Somewhere along the line, I heard pi was the harness at the heart of the OpenClaw personal AI assistant. For those unaware, OpenClaw is the one you buy a Mac Mini to run it on, give it unfettered access to all of your accounts and stuff and then have it cuss you out while it texts rude jokes to your friends. Or something, I don’t know - no way I’m getting even close to doing that.
But a personal AI assistant does sound cool, right? We have Pi, so what would it look like to build something “inspired” by OpenClaw but a bit less… open?
Getting started
At Martello we use Basecamp for project management. If it’s not in Basecamp, it doesn’t exist. Basecamp have recently positioned themselves as being “agent friendly” and released a CLI and accompanying Skill. I installed all that and off we went.
It kinda worked, but there was no persistence. I could ask it “what’s the latest on Project X?” and it would spend ten minutes hunting around for Project X, not find it because it’s called “Project X Launch” or something, I’d tell it that, it would find the thing and then next session we’d do it all again.
The “agent” didn’t have a way to retain “context”. I know what I mean when I say Project X and gosh darn it I’m in charge here. The computer works for me. I need to teach it to work my way.

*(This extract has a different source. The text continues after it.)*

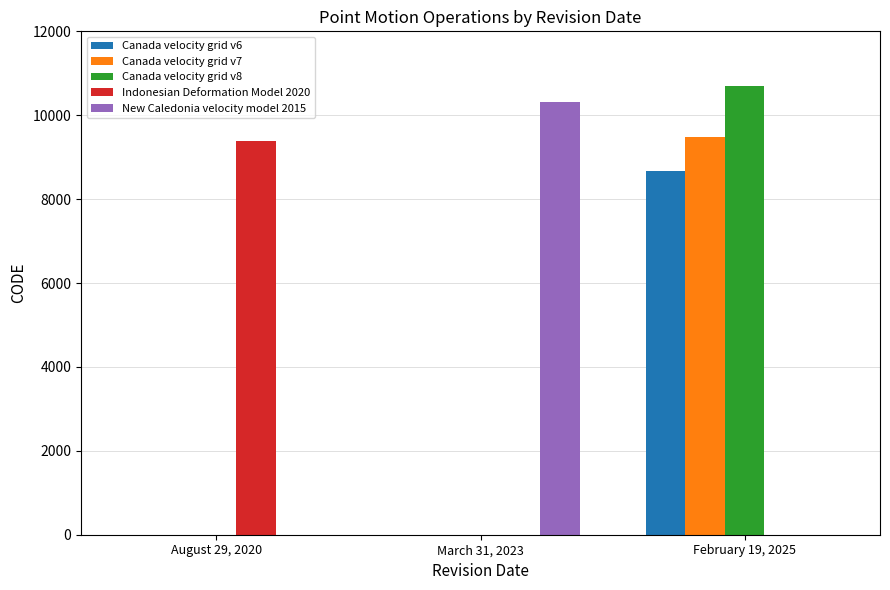

What is the maximum value for Canada velocity grid v6?

8676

So we started a knowledge base directory (~/kb/) with an index.md file and I added a line to an AGENTS.md file with an instruction to check the KB before taking any action, persist “durable” information as a new note, keep existing notes up to date as new information is discovered, and maintain the index file.

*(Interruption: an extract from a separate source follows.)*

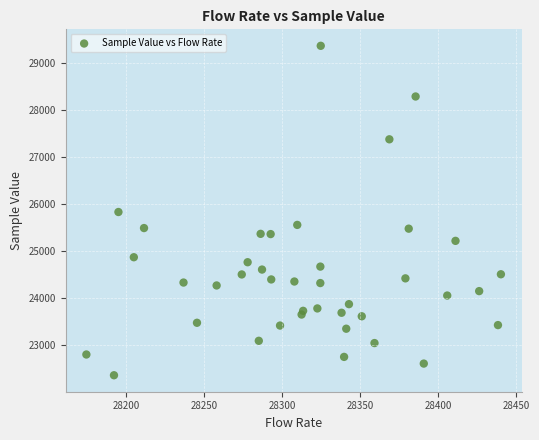

What is the range of Y values (max minus min)?

7001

Well, I didn’t write all that. I explained what I wanted and had the agent sort it all out.
Then I spent an evening taking the agent through each of our main Basecamp projects one by one, explaining what each is, where I’m at with each of them, and any other context I felt was important to get across. Each time, the agent would note down the salient points in the KB, and by the end it was able generally to infer what I meant when I mentioned work stuff.

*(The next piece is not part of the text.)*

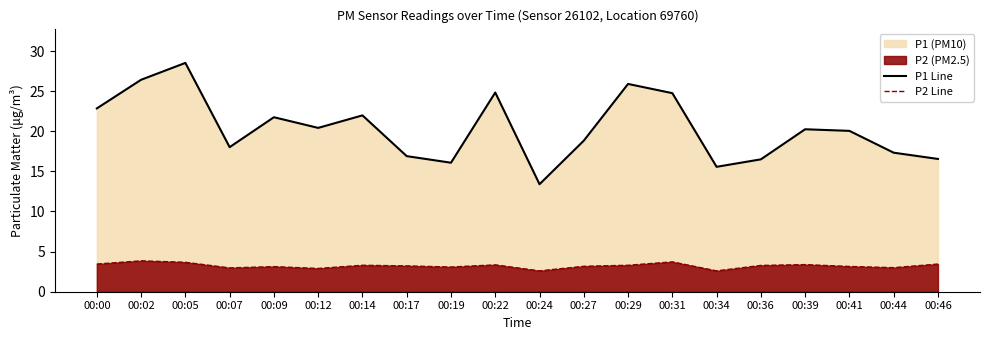

True or false: P2 Line has more than 0 points higher than both neighbors.

True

Soon the agent was able to summarise things for me, and even draft posts and updates for me. But it was really annoying in all the ways that LLMs are - US English, emojis, bold text everywhere, “That’s not x. That’s y.” - urgh. It was also super boring.
So I asked it to interview me about how it should behave. I answered and it created a file called APPEND_SYSTEM_PROMPT.md with instructions on how to behave. On a whim, I told it that its name is Stephen.
Over the course of the week, we evolved the sophistication of the KB, too. I showed Stephen karpathy’s llm-wiki and asked what it thought. The main concept we adopted was the raw folder and sources. I can chuck reference materials - mainly PDFs and “clippings” from Obsidian Web Clipper into the raw folder and ask Stephen to “ingest” them. These raw materials get summarised into the sources directory, and can then be referenced quickly if I ask about them later.
The other useful thing we made was a /dream skill. I trigger this when we’ve done a substantial chunk of work, and it is basically a subroutine that prompts Stephen to review the session we’re in and see if there is anything “durable” that should be added to the KB. I think this could be a really powerful pattern over time. As Stephen said “like human sleep but less REM and more Markdown”.
Where we’re at
Stephen has helped me prepare for meetings, pull together information for writing updates to the team, draft pitches for new features we’re working on, and quite a lot more.
I particularly love how it’s chosen to interpret the instruction to prefer British English. I’m just waiting for a well placed “cor blimey” for a full house of unprompted British idioms nobody asked for. I just meant for it to spell things with more u’s and fewer z’s, but I’ll take it, guv’nor.
As with any AI system, you get out of it what you put in. It’s not about having the AI produce an unmitigated amount of slop - I’m quite capable of doing that without Stephen - but easing the boilerplate of the day-to-day.
It’s been a really interesting experience. If you feel so inclined, I’d recommend having a go at building your own personal assistant.